Information shown
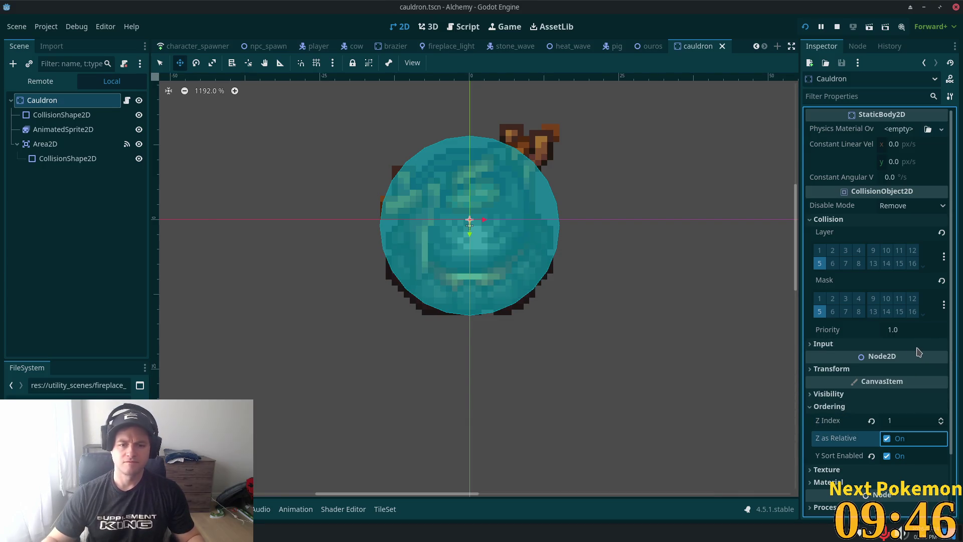
pyautogui.press('F5')
pyautogui.press('Up')
pyautogui.press('Right')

What the exercise asks
The data is to be restated word for word, with any pictures set aside.

Finished exercise
pyautogui.press('F5')
pyautogui.press('Up')
pyautogui.press('Right')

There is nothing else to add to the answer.